著書『Heavy Duty: Days and Nights in Judas Priest』を刊行したK.K.ダウニング(Photo by Paul Natkin/Getty Images)



ーあなたはかつて、彼がゲイだという事実はメタル界における致命的な秘密だと発言しました。彼が1998年にカミングアウトした際に、世間があれほど敏感に反応したのはなぜだったと思いますか?

分からないな。あのときは電話が鳴り止まなくて大変だったよ。ロブは昔から何ひとつ隠そうとしなかったから、彼がカミングアウトしたときは「そんなのとっくに知ってるよ」っていうリアクションが返ってくるものだと思い込んでたんだ(笑)。少なくとも俺たちにとっては、どうってことなかったよ。

ーカミングアウトを勧めたり、ゲイであることを誇るべきだと伝えたことはありましたか?

ないね。考えたこともなかった。当時のイングランドでは、若者たちの間に多様性を歓迎するムードが流れてたから、それほど深刻になる必要がなかったんだよ。でもアメリカの状況は違った。ツアーで南部を回ってたある日、ドライブインで運転手は俺たちをバス内に閉じ込めた。「君らには悪いが、出てこないほうが身のためだ」なんて言われたよ。腹が立ったけど、あれは彼なりの思いやりだったんだ。あんな恰好をしてたせいで、身の危険を感じることは多かったよ(笑)

ーあなたは著書で、バンドがヘヴィメタルであることに誰よりもこだわったと綴っています。あなたが『ターボ』でシンセギターの正当性を主張していたことを考えれば、少し不思議な気もしました。

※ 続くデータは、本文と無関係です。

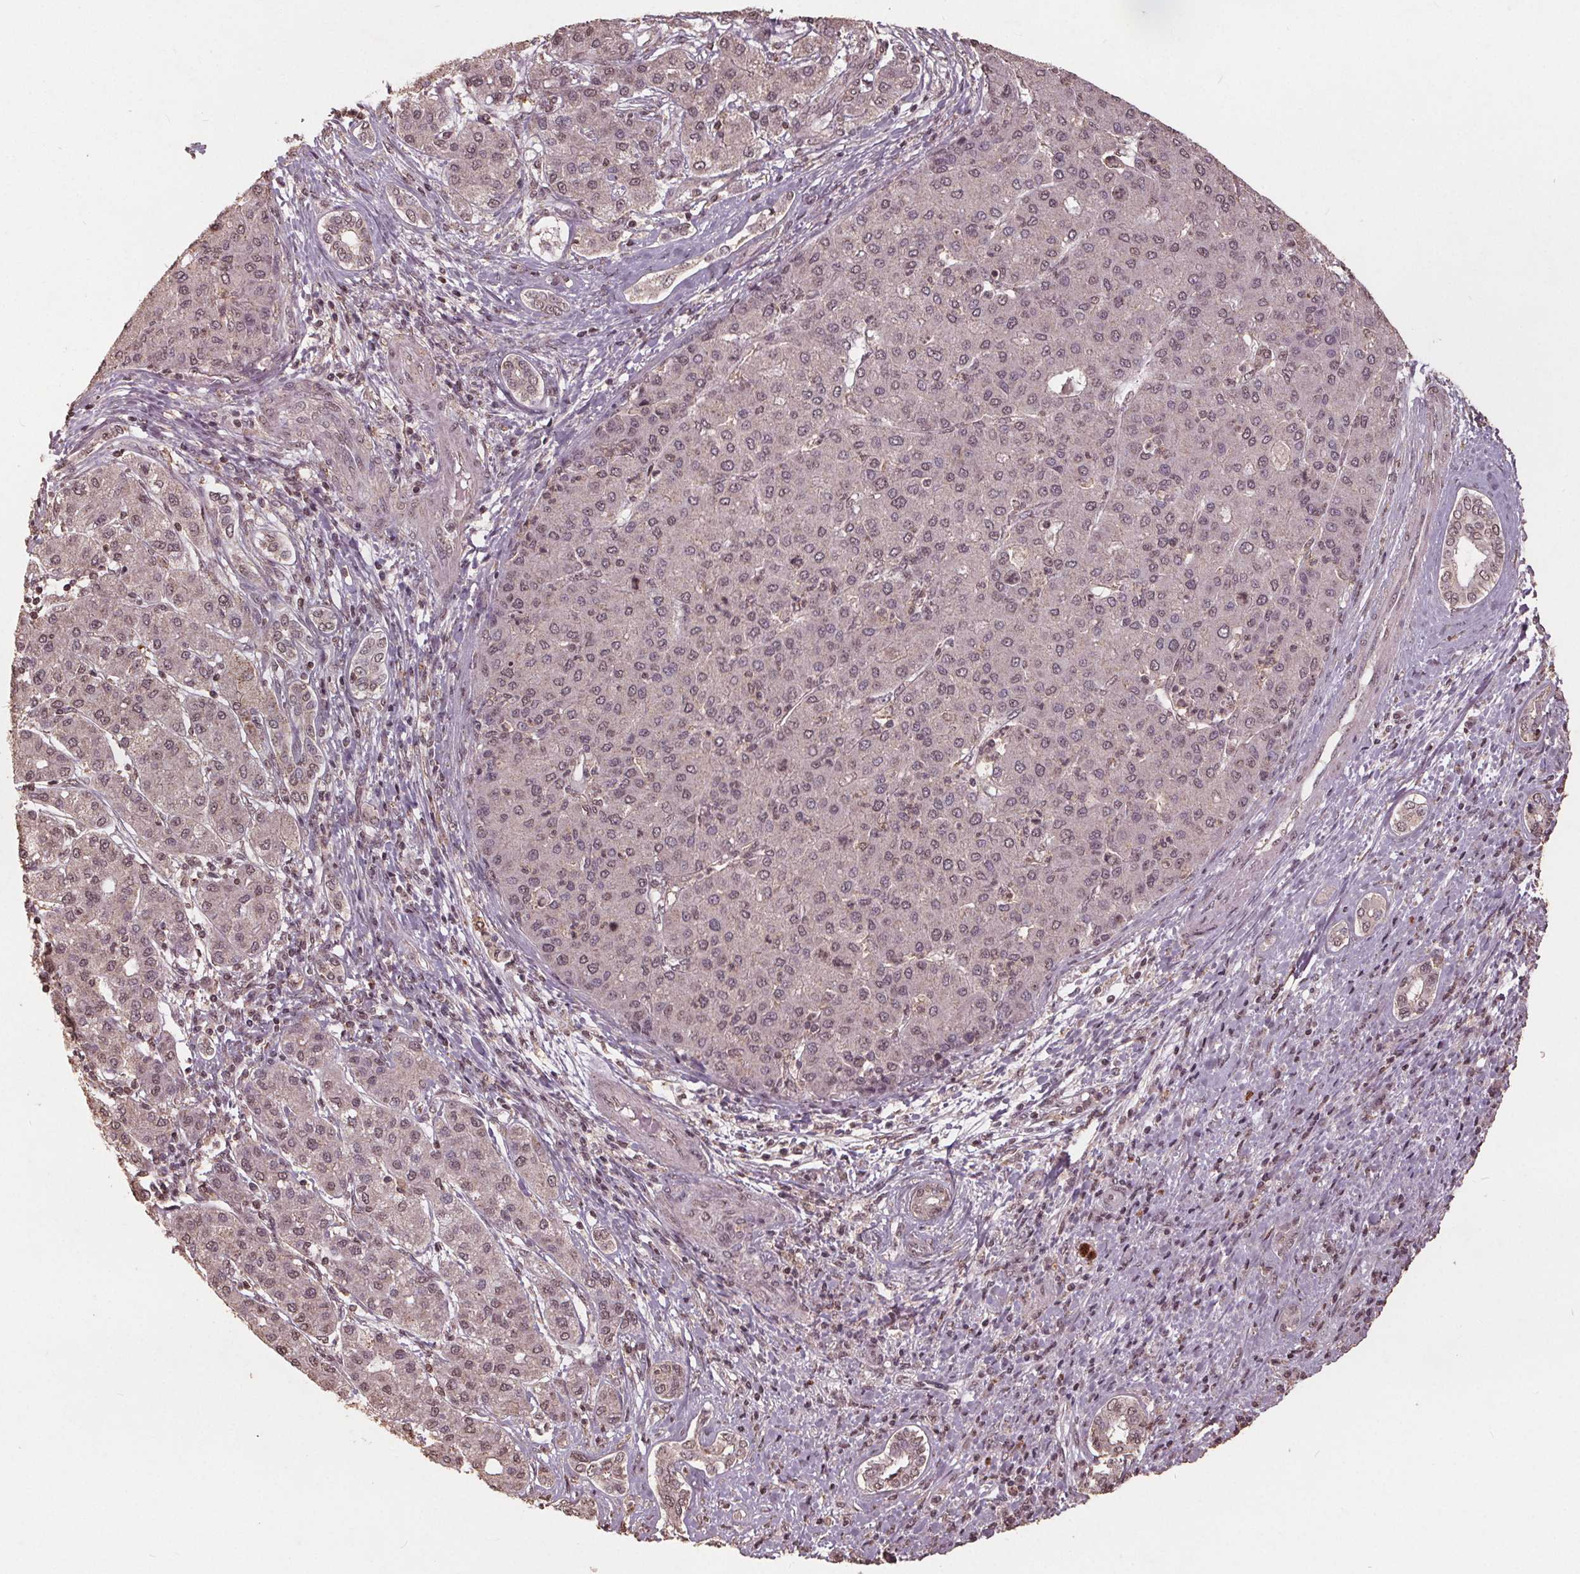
{"staining": {"intensity": "weak", "quantity": "<25%", "location": "nuclear"}, "tissue": "liver cancer", "cell_type": "Tumor cells", "image_type": "cancer", "snomed": [{"axis": "morphology", "description": "Carcinoma, Hepatocellular, NOS"}, {"axis": "topography", "description": "Liver"}], "caption": "Protein analysis of liver cancer (hepatocellular carcinoma) exhibits no significant expression in tumor cells.", "gene": "DSG3", "patient": {"sex": "male", "age": 65}}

シンセギターは当時目新しかったからな。それがヘヴィメタルかどうかなんてことは、他人が決めることじゃない。あの楽器をユニークなやり方で使った俺たちにとって、あれは紛れもなくヘヴィメタルだった。ジューダス・プリーストは決してリスクを恐れなかった。ロックやメタルのファンは変化をよしとしないから、俺たちが変わり続けることをよしとしないやつも多かった。でもジミ・ヘンドリックスを見ろよ、いくつもの引き出しを持ってただろ?

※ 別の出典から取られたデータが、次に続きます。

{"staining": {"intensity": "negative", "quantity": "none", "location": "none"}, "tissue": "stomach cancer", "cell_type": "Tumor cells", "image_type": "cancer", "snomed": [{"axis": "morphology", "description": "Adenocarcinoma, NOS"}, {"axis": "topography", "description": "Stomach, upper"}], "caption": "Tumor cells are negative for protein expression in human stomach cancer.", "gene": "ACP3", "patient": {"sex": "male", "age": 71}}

ーバンドのもう一人のギタリスト、グレン・ティプトンとあなたの関係が微妙だったことは広く知られています。2人で膝を交えて語り合ったことなどはありましたか?

(しばらくの間沈黙)ライブ前と最中に飲みすぎるなとは注意したよ。何も解決しなかったけどな。やつのせいでショーが台無しになっちまうんじゃないかって、いつも心配してた。俺自身酒は好きだけど、ライブ前は控えてたよ。実際にやつが足を引っ張ったこともあった。

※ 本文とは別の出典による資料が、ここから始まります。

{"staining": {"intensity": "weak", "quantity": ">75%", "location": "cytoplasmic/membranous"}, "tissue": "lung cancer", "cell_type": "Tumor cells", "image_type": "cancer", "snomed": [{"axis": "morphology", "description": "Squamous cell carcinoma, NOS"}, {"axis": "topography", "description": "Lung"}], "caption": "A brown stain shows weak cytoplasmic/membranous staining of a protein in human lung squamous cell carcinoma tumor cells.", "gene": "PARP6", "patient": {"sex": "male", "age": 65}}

ーあなたの自伝によると、ローディが彼のビールをこっそりと水で薄めていたそうですね。

そうなんだ(笑)。俺は毎晩ステージ立つ前に、「今夜は大丈夫かな?」って気を揉んでた。マジでストレスだったよ。当時のヴォーカリストだったリッパー(・オーウェンズ)なんか、俺のステージ衣装に「何とかしてくれ」なんて書いた付箋を貼ってたからな。「俺はギタリストだ、やつの子守役じゃない」って言い返してやったよ。どれだけの人が気づいてたか分からないけど、俺はそういう環境でプレイすることを楽しめなくなり始めてた。嫌気がさしたんだよ。